▸ Directions for this task: Print all the data below exactly, without images.

▸ Data for the task:
-- Opening Marker --
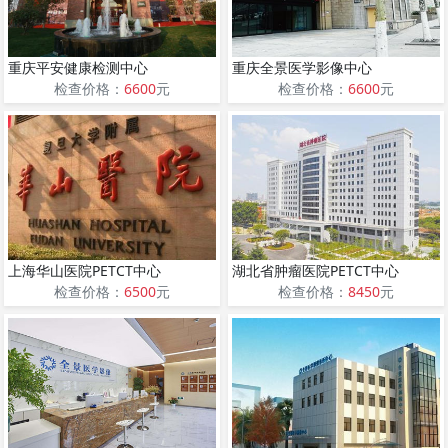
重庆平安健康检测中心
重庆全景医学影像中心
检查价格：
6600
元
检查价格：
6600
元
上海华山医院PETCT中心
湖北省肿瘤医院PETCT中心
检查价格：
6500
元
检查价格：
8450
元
-- Closing Marker --
▸ Solution for this exercise:
重庆平安健康检测中心
重庆全景医学影像中心
检查价格：
6600
元
检查价格：
6600
元
上海华山医院PETCT中心
湖北省肿瘤医院PETCT中心
检查价格：
6500
元
检查价格：
8450
元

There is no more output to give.